AVAILABLE DATA:

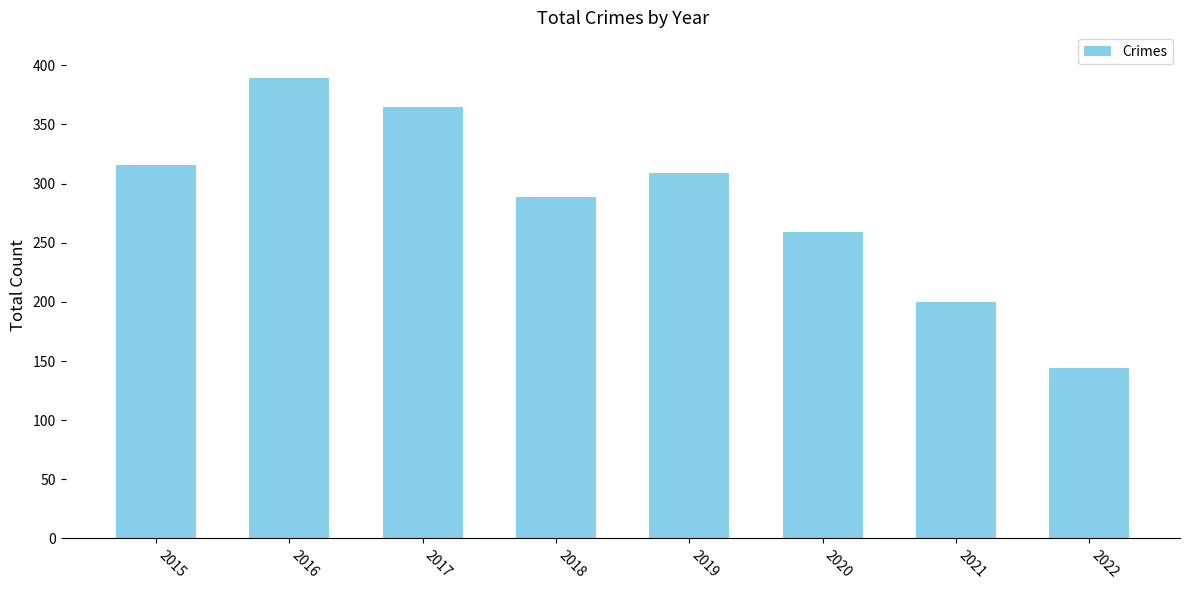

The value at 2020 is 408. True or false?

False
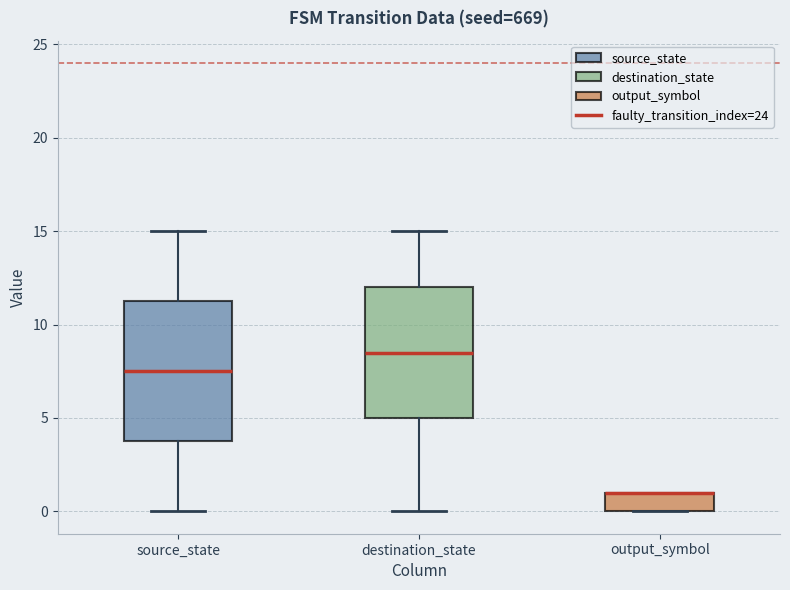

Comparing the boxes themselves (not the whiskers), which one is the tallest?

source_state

--

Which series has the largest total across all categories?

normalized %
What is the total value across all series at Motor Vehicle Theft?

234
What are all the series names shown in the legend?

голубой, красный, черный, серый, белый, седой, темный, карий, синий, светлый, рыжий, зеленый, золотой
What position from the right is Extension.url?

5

INSTRUCTIONS FOR THE TASK: Put the lines of the records into a Markdown table with the columns No. and Text, numbering each row and leaving out blank lines. Begin at the line that has "Comparing the boxes" and stop after the line that has "source_state".

OUTPUT BELOW:
| No. | Text |
|---|---|
| 1 | Comparing the boxes themselves (not the whiskers), which one is the tallest? |
| 2 | source_state |